EXCERPTED PASSAGE:
-*-
However, this study looked at two medications that were commonly used in pediatric bipolar disorder, Lithium and Diavalproex sodium (Depakote, Depakene). The authors selected potential subjects who were diagnosed with bipolar disorder at an early age. They were then given both Lithium and Divalproex until such time that their symptoms waned (avg of 10 weeks.) After that, they were randomly assigned to either receive Divalproex or Lithium for up to the next 76 weeks. Nearly 300 patients were initially screened for the research and based on inclusion/exclusion criteria, 30 patients entered the second phase in each group. They were monitored for side effects by a doctor who was not involved in the research and could remove them from the study if there were side effects that became problematic.

Overall, it was shown that there was little to no difference statistically between the groups. Nearly 75% of patients reported side effects with subjects having to withdraw from the study for alopecia (hair loss) in both groups (1 in each group.) Other main side effects were headache and abdominal pain in the divalproex group and enuresis (bed-wetting) and vomiting in the Lithium group. One patient from the Lithium group dropped out of the study for enuresis and one dropped from the divalproex group for a low platelet count and another dropped out for a change in thyroid hormone tests. When the authors looked at the length of time to relapse, there was no difference between the groups. Based on the statistics, they would have needed nearly 100x more patients in the study in order to be able to show a difference. This means that the difference was so small as to not have matter clinically.

One methodological advantage to this study is that it allowed patients who were also diagnosed and treated for other psychiatric conditions to be in the study. For example, if a patient had ADHD and was on a stimulant for that disorder, they could be part of this study. That helps to replicate what real life is like instead of only taking patients that have no complicating factors which is different from what a "typical" patient will present like. This study also had a long followup duration which helped to improve the quality of the data.

Limitations of the study are that it was a small cohort of patients. Only 30/group is not a lot and based on how close the results were to each other, it would have taken over 3000 patients to notice a difference between the groups. Also, they mention that it would have been helpful to have had a combo lithium/divalproex group to further compare if the combo therapy is better than either individually. The authors also mention that they would like to have a placebo group to compare against, but also that is difficult ethically as it would mean that some subjects would not receive medication despite our feeling that it is helpful.
-*-
STUDY QUESTIONS:
1) From the passage on the lithium and divalproex study, list the side effects named in the sentence beginning "Other main side effects were," with the group each belongs to.
2) Write out the part of the passage on the lithium and divalproex study starting at "However, this study" and ending at "that became problematic.".

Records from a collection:
-*-
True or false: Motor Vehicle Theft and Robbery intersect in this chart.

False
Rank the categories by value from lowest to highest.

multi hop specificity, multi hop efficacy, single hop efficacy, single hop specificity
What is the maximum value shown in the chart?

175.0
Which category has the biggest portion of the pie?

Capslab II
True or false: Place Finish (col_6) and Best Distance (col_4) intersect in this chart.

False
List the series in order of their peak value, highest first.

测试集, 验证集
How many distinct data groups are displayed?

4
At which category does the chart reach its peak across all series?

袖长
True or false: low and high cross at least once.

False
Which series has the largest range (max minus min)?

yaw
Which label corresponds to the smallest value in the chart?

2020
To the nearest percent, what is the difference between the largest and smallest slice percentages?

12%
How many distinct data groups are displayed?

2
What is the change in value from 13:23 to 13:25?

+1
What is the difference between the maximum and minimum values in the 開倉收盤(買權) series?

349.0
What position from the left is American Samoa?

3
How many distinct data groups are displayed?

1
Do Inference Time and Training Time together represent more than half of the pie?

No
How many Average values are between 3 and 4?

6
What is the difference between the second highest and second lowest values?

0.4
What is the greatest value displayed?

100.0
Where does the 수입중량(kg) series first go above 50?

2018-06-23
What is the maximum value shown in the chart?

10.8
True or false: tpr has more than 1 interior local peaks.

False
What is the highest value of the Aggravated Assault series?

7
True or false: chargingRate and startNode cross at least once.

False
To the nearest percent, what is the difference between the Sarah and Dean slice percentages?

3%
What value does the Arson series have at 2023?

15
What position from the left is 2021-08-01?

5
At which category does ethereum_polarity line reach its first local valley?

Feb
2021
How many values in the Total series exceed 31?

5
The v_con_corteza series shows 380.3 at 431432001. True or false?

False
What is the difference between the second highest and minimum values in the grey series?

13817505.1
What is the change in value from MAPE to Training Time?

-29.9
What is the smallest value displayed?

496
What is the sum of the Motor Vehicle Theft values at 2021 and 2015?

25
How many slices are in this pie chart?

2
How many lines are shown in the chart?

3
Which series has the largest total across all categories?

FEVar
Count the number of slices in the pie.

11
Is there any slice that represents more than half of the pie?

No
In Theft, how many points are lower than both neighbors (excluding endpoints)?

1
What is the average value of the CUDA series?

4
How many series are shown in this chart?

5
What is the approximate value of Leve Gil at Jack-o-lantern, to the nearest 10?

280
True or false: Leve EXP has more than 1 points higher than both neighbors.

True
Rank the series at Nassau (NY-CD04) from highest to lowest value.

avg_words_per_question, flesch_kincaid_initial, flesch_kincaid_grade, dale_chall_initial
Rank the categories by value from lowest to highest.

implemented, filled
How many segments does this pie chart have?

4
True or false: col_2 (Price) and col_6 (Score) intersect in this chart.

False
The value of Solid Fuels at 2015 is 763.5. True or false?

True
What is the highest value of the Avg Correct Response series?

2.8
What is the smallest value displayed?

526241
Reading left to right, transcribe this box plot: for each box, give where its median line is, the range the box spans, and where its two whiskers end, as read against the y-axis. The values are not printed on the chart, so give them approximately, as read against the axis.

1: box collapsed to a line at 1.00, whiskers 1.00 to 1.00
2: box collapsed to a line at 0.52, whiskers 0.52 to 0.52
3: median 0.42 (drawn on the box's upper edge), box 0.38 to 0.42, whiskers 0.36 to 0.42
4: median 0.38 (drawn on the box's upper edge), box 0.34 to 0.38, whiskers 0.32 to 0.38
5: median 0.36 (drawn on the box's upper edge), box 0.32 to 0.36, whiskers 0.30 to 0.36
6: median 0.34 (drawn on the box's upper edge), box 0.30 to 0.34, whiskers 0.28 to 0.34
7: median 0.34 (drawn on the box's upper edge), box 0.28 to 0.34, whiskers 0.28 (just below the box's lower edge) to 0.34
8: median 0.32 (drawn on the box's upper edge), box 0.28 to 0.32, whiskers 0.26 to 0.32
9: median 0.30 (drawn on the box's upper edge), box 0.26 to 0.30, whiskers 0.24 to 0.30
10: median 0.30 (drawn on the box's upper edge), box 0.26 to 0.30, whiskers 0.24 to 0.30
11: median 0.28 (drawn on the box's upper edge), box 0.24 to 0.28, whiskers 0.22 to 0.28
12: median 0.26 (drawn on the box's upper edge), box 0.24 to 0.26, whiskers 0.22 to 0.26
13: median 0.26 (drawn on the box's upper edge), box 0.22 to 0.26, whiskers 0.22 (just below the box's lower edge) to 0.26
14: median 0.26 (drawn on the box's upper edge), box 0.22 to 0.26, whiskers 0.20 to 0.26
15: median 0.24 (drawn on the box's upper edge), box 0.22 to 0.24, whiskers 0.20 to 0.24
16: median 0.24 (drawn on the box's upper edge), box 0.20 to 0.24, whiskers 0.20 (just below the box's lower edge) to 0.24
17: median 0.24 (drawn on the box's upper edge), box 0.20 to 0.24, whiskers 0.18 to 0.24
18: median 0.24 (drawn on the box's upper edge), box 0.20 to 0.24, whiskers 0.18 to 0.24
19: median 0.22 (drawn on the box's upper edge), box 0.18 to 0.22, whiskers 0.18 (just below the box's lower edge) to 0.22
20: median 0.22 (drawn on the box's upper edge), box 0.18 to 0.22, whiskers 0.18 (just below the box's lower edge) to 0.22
-*-
RESPONSES PER TASK:
1)
- Headache (divalproex group)
- Abdominal pain (divalproex group)
- Enuresis, or bed-wetting (Lithium group)
- Vomiting (Lithium group)

2)
However, this study looked at two medications that were commonly used in pediatric bipolar disorder, Lithium and Diavalproex sodium (Depakote, Depakene). The authors selected potential subjects who were diagnosed with bipolar disorder at an early age. They were then given both Lithium and Divalproex until such time that their symptoms waned (avg of 10 weeks.) After that, they were randomly assigned to either receive Divalproex or Lithium for up to the next 76 weeks. Nearly 300 patients were initially screened for the research and based on inclusion/exclusion criteria, 30 patients entered the second phase in each group. They were monitored for side effects by a doctor who was not involved in the research and could remove them from the study if there were side effects that became problematic.